= Nerode Prize =

The EATCS–IPEC Nerode Prize is a theoretical computer science prize awarded for outstanding research in the area of multivariate algorithmics. It is awarded by the European Association for Theoretical Computer Science and the International Symposium on Parameterized and Exact Computation. The prize was offered for the first time in 2013, and is named in honor of mathematician Anil Nerode.

==Winners==
The prize winners so far have been:
- 2013: Chris Calabro, Russell Impagliazzo, Valentine Kabanets, Ramamohan Paturi, and Francis Zane, for their research formulating the exponential time hypothesis and using it to determine the exact parameterized complexity of several important variants of the Boolean satisfiability problem.
- 2014: Hans L. Bodlaender, Rodney G. Downey, Michael R. Fellows, Danny Hermelin, Lance Fortnow, and Rahul Santhanam, for their work on kernelization, proving that several problems with fixed-parameter tractable algorithms do not have polynomial-size kernels unless the polynomial hierarchy collapses.
- 2015: Erik Demaine, Fedor V. Fomin, Mohammad Hajiaghayi, and Dimitrios Thilikos, for their research on bidimensionality, defining a broad framework for the design of fixed-parameter-tractable algorithms for domination and covering problems on graphs.
- 2016: Andreas Björklund for his paper Determinant Sums for Undirected Hamiltonicity, showing that methods based on algebraic graph theory lead to a significantly improved algorithm for finding Hamiltonian cycles
- 2017: Fedor V. Fomin, Fabrizio Grandoni, and Dieter Kratsch, for developing the "measure and conquer" method for the analysis of backtracking algorithms.
- 2018: Stefan Kratsch and Magnus Wahlström for their work using matroid theory to develop polynomial-size kernels for odd cycle transversal and related problems.

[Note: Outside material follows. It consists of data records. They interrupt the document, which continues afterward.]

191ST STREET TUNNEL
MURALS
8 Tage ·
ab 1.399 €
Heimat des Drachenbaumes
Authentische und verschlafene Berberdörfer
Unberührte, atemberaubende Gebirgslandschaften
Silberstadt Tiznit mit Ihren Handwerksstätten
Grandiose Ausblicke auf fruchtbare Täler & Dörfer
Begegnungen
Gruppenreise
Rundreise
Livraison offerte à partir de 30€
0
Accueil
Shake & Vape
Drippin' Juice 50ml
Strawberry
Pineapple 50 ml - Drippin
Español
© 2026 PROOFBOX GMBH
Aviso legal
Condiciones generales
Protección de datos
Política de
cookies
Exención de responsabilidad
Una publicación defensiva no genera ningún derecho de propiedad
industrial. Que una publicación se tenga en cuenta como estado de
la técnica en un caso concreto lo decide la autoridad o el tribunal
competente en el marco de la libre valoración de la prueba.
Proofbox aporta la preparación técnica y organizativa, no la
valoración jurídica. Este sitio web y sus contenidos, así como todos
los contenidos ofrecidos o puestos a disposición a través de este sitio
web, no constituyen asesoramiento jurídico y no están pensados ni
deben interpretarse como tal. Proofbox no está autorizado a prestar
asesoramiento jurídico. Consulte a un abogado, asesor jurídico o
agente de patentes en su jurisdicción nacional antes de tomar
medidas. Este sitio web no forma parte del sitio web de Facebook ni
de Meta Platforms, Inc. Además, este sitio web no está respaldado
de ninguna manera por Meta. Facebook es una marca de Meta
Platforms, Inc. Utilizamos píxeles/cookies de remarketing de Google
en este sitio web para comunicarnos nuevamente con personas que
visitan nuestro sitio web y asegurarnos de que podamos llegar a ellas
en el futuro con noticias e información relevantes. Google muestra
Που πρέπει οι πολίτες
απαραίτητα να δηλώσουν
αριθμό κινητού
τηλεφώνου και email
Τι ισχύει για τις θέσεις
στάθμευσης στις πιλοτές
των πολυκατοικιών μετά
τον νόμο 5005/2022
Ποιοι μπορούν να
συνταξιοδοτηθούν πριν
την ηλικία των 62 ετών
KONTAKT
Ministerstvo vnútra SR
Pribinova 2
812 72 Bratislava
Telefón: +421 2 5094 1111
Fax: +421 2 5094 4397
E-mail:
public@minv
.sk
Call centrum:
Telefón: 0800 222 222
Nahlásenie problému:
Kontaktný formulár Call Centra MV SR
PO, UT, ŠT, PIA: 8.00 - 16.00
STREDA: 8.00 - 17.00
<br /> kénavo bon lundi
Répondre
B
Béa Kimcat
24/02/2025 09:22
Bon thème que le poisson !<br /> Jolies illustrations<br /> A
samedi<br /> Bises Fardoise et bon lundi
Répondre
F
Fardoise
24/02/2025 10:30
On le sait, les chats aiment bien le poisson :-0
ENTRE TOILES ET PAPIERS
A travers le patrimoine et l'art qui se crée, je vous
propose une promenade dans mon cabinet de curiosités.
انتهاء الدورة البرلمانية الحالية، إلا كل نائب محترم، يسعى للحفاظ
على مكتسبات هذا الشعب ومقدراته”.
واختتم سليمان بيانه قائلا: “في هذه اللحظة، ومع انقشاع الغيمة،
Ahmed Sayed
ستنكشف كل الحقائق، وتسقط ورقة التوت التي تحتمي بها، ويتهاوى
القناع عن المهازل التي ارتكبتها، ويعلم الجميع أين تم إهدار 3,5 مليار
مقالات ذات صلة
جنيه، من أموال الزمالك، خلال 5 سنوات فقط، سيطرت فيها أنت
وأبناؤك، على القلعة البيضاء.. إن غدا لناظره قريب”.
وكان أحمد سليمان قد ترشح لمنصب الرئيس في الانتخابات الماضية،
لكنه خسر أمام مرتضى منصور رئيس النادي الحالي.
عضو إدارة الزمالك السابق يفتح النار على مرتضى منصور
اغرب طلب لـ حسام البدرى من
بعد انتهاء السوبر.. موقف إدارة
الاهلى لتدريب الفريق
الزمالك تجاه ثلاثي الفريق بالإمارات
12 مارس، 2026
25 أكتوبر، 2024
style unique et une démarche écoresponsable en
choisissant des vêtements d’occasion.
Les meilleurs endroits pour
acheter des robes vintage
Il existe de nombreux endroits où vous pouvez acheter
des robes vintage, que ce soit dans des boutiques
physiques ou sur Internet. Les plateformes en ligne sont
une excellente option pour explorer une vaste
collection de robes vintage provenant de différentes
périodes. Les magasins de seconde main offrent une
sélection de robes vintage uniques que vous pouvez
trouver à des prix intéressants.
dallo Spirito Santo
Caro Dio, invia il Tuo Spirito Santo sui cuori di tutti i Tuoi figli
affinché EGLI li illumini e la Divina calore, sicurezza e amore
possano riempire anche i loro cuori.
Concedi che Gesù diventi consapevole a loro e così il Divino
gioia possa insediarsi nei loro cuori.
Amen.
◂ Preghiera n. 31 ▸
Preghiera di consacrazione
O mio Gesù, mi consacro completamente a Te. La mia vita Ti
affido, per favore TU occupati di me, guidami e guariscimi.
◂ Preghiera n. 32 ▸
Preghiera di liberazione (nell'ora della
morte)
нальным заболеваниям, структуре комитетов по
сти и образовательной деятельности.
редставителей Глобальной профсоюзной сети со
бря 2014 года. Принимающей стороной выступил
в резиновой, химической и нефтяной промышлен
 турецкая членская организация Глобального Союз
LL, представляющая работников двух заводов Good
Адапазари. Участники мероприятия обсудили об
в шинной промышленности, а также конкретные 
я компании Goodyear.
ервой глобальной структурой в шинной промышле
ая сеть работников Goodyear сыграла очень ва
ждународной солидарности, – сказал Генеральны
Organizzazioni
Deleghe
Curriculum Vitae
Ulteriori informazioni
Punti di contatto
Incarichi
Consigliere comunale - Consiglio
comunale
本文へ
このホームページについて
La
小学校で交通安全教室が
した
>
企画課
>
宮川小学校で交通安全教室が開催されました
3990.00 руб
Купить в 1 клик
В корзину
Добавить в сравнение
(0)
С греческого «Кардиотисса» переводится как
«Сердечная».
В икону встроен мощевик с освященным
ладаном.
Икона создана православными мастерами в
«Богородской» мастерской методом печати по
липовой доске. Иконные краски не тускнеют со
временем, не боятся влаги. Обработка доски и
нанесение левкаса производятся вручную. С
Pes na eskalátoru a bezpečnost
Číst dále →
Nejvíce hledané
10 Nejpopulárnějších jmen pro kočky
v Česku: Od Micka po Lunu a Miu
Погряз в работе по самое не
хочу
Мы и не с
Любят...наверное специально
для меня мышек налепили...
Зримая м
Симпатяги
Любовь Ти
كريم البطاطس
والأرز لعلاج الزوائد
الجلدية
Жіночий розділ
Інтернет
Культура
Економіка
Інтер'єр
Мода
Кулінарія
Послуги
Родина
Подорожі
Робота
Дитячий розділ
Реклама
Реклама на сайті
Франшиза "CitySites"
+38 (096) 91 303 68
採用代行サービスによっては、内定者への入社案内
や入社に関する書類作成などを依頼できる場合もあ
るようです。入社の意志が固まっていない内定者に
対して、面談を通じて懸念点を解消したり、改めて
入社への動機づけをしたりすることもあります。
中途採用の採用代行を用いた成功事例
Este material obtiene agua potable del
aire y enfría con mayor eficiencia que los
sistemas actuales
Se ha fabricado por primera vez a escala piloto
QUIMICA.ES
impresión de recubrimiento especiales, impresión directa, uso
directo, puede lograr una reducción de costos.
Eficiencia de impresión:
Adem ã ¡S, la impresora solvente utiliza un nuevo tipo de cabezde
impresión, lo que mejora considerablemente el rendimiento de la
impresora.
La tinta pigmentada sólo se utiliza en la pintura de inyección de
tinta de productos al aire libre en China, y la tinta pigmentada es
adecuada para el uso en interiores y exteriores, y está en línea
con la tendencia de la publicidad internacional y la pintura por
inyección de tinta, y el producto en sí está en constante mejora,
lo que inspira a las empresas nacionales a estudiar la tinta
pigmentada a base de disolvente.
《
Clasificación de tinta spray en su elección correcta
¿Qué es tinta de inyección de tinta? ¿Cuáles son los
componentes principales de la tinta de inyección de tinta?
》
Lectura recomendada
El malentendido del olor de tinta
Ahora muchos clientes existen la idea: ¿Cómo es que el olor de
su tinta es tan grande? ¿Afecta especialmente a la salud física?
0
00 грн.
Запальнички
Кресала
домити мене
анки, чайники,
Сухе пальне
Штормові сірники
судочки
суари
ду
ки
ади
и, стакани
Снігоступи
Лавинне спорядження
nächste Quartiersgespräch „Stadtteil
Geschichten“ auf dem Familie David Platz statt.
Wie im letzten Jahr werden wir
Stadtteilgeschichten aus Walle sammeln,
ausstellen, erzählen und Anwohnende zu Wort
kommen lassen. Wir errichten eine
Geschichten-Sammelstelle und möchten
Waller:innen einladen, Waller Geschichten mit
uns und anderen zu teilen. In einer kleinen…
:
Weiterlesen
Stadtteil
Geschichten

- 2019: Noga Alon, Raphael Yuster, and Uri Zwick, for inventing the Color-coding technique, a vastly important ingredient in the toolbox of parameterized algorithm design.
- 2020: Daniel Marx, Jianer Chen, Yang Liu, Songjian Lu, Barry O’Sullivan, Igor Razgon, for inventing the concepts of important separators and cuts which have become elegant and efficient tools used to establish the fixed parameter tractability of graph problems.
- 2021: C. S. Calude, S. Jain, B. Khoussainov, W. Li, F. Stephan, for their quasipolynomial time algorithm for deciding parity games.
- 2022: Bruno Courcelle for Courcelle's theorem on the fixed-parameter tractability of graph properties in monadic second-order logic.
- 2023: Marek Cygan, Jesper Nederlof, Marcin Pilipczuk, Michal Pilipczuk, Johan M. M. van Rooij, and Jakub Onufry Wojtaszczyk for their paper Solving Connectivity Problems Parameterized by Treewidth in Single Exponential Time.
- 2024: Hans L. Bodlaender, Fedor V. Fomin, Daniel Lokshtanov, Eelko Penninkx, Saket Saurabh, and Dimitrios M. Thilikos for their paper (Meta) Kernelization.
- 2025: Jaroslav Nešetřil, Patrice Ossona de Mendez for their papers Grad and classes with bounded expansion I. Decompositions, Grad and classes with bounded expansion II. Algorithmic aspects, First order properties on nowhere dense structures, and On nowhere dense graphs.